Copy out all lines of the listing below that hold "construção".

++++ Provided material ++++

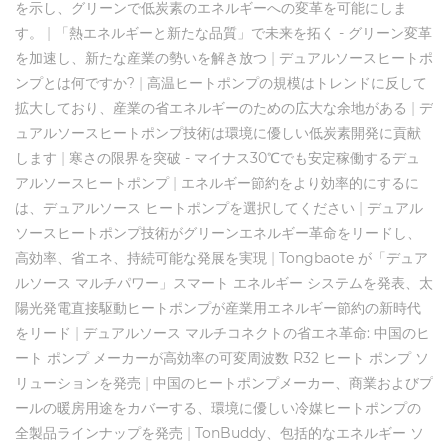
を示し、グリーンで低炭素のエネルギーへの変革を可能にしま
す。
|
「熱エネルギーと新たな品質」で未来を拓く - グリーン変革
を加速し、新たな産業の勢いを解き放つ
|
デュアルソースヒートポ
ンプとは何ですか?
|
高温ヒートポンプの規模はトレンドに反して
拡大しており、産業の省エネルギーのための広大な余地がある
|
デ
ュアルソースヒートポンプ技術は環境に優しい低炭素開発に貢献
します
|
寒さの限界を突破 - マイナス30℃でも安定稼働するデュ
アルソースヒートポンプ
|
エネルギー節約をより効率的にするに
は、デュアルソース ヒートポンプを選択してください
|
デュアル
ソースヒートポンプ技術がグリーンエネルギー革命をリードし、
高効率、省エネ、持続可能な発展を実現
|
Tongbaote が「デュア
ルソース マルチパワー」スマート エネルギー システムを発表、太
陽光発電直接駆動ヒートポンプが産業用エネルギー節約の新時代
をリード
|
デュアルソース マルチコネクトの省エネ革命: 中国のヒ
ート ポンプ メーカーが高効率の可変周波数 R32 ヒート ポンプ ソ
リューションを発売
|
中国のヒートポンプメーカー、商業およびプ
ールの暖房用途をカバーする、環境に優しい冷媒ヒートポンプの
全製品ラインナップを発売
|
TonBuddy、包括的なエネルギー ソ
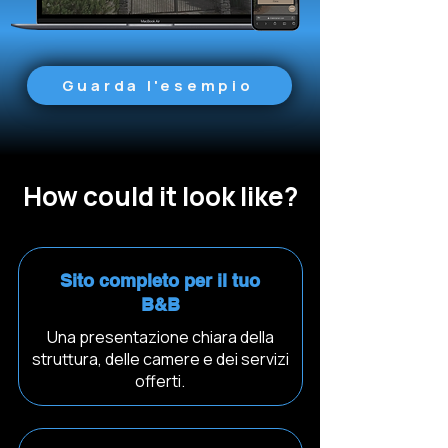
Guarda l'esempio
How could it look like?
Sito completo per il tuo
B&B
Una presentazione chiara della
struttura, delle camere e dei servizi
offerti.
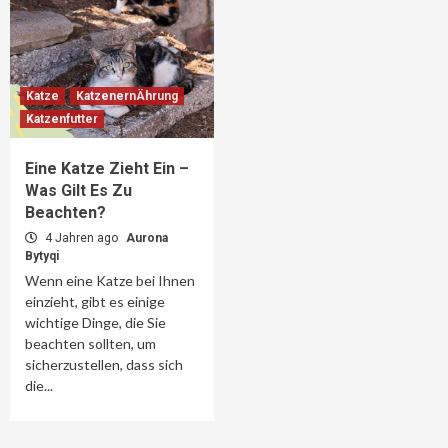
Katze
KatzenernÄhrung
Katzenfutter
Eine Katze Zieht Ein –
Was Gilt Es Zu
Beachten?
4 Jahren ago
Aurona
Bytyqi
Wenn eine Katze bei Ihnen
einzieht, gibt es einige
wichtige Dinge, die Sie
beachten sollten, um
sicherzustellen, dass sich
die...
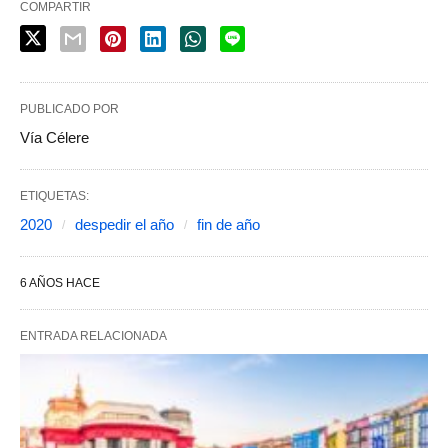
COMPARTIR
PUBLICADO POR
Vía Célere
ETIQUETAS:
2020
despedir el año
fin de año
6 AÑOS HACE
ENTRADA RELACIONADA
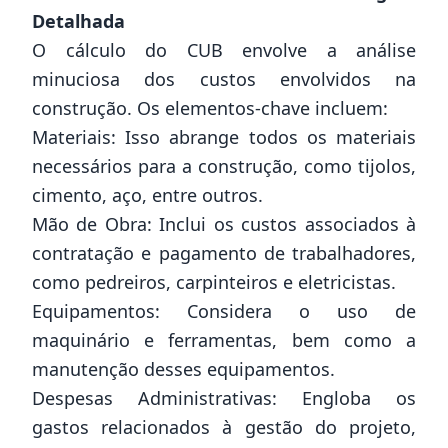
Detalhada
O cálculo do CUB envolve a análise
minuciosa dos custos envolvidos na
construção. Os elementos-chave incluem:
Materiais: Isso abrange todos os materiais
necessários para a construção, como tijolos,
cimento, aço, entre outros.
Mão de Obra: Inclui os custos associados à
contratação e pagamento de trabalhadores,
como pedreiros, carpinteiros e eletricistas.
Equipamentos: Considera o uso de
maquinário e ferramentas, bem como a
manutenção desses equipamentos.
Despesas Administrativas: Engloba os
gastos relacionados à gestão do projeto,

++++

Task solution:
construção. Os elementos-chave incluem:
necessários para a construção, como tijolos,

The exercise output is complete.